## WHAT IS NEEDED
Put the layout region lines, from the start through the line containing "table_cell ForeignKey [911, 832, 1194, 876]", into a two-column CSV with the columns input and output. Give one row per pair of text and answer, with each in one quoted field and line breaks turned into spaces.

[Layout region lines]
※ ※ ※
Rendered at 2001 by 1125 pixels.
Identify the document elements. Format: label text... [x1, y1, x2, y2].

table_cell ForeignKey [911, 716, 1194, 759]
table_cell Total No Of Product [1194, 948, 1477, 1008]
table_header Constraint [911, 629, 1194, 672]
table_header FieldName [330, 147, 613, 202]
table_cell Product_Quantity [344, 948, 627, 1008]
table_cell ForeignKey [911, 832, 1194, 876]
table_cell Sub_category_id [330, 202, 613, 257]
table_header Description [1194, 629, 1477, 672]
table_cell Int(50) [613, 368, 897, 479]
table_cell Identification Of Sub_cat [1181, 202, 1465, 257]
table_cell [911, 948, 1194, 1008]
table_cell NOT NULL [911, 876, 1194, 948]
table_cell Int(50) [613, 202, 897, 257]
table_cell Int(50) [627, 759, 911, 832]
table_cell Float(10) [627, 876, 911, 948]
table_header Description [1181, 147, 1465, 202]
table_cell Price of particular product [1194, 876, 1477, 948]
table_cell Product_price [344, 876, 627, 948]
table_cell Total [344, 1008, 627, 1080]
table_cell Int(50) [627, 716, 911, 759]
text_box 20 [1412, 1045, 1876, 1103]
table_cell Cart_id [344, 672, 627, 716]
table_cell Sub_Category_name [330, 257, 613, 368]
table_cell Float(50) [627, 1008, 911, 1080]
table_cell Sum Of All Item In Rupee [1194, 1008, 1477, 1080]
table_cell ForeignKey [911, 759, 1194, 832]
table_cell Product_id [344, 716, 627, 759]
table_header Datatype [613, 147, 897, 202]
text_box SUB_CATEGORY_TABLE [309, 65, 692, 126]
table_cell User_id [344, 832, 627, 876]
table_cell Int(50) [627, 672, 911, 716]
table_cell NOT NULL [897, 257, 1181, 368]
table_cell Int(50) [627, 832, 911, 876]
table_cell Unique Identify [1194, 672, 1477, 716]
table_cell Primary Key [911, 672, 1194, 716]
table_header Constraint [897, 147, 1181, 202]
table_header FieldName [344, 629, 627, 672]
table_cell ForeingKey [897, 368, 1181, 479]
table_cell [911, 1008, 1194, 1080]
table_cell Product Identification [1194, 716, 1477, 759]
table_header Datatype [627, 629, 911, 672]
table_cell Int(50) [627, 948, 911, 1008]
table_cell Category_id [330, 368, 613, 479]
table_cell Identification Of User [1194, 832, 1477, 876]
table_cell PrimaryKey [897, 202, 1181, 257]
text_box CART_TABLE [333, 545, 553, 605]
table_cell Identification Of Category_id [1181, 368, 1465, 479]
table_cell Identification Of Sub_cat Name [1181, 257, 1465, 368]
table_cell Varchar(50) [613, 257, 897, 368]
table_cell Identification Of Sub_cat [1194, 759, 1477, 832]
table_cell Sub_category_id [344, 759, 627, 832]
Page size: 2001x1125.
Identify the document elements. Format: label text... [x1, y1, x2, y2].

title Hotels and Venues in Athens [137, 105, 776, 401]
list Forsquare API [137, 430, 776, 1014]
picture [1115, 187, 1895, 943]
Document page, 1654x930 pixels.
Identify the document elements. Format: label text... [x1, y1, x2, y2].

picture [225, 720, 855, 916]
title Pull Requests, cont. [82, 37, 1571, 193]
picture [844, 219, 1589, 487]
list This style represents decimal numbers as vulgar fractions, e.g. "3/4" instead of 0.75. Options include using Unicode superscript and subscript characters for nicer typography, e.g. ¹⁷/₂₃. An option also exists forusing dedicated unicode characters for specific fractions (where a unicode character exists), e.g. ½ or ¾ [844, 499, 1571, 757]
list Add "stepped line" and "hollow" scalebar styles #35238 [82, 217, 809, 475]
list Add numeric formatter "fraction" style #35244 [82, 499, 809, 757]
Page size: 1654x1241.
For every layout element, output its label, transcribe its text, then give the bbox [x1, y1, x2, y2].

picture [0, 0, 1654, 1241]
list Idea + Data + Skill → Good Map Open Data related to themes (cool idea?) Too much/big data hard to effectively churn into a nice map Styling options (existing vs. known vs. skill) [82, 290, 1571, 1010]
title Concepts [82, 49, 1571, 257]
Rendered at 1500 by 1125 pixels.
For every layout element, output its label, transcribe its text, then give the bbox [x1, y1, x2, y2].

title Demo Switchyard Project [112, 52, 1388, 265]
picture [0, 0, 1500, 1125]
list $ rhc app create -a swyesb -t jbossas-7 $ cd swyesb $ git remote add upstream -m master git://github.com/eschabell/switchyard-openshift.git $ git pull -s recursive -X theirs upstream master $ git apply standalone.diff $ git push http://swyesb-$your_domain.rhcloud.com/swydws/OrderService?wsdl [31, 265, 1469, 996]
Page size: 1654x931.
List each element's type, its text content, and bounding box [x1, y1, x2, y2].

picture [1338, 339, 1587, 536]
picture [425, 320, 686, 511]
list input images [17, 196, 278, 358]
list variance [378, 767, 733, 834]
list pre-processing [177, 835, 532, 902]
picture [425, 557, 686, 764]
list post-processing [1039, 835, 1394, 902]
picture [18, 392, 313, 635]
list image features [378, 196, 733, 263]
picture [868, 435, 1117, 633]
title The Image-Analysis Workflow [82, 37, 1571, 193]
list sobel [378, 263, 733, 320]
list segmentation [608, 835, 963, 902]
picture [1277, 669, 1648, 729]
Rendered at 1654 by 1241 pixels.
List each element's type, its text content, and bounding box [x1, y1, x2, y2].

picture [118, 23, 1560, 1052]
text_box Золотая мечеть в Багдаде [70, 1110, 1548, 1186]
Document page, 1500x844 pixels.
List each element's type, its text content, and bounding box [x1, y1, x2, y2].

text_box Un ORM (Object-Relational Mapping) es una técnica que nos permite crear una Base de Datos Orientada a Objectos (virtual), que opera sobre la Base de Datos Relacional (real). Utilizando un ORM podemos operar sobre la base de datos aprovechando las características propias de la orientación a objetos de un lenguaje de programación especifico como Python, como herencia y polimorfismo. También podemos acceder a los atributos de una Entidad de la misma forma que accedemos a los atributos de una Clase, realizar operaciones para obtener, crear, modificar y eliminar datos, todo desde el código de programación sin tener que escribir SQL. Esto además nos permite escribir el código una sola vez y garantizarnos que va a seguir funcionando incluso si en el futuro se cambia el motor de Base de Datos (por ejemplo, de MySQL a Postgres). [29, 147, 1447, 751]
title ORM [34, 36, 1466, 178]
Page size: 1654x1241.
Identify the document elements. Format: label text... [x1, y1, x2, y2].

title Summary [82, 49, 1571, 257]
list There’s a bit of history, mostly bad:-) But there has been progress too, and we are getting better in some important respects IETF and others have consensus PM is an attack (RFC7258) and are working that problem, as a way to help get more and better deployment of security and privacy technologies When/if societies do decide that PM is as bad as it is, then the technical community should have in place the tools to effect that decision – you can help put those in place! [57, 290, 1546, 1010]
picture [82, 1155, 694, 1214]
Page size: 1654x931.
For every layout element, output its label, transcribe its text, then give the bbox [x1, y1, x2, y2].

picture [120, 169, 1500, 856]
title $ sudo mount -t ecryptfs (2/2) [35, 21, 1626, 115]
※ ※ ※
## SOLUTION
input,output
"Rendered at 2001 by 1125 pixels. Identify the document elements. Format: label text... [x1, y1, x2, y2].","table_cell ForeignKey [911, 716, 1194, 759] table_cell Total No Of Product [1194, 948, 1477, 1008] table_header Constraint [911, 629, 1194, 672] table_header FieldName [330, 147, 613, 202] table_cell Product_Quantity [344, 948, 627, 1008] table_cell ForeignKey [911, 832, 1194, 876]"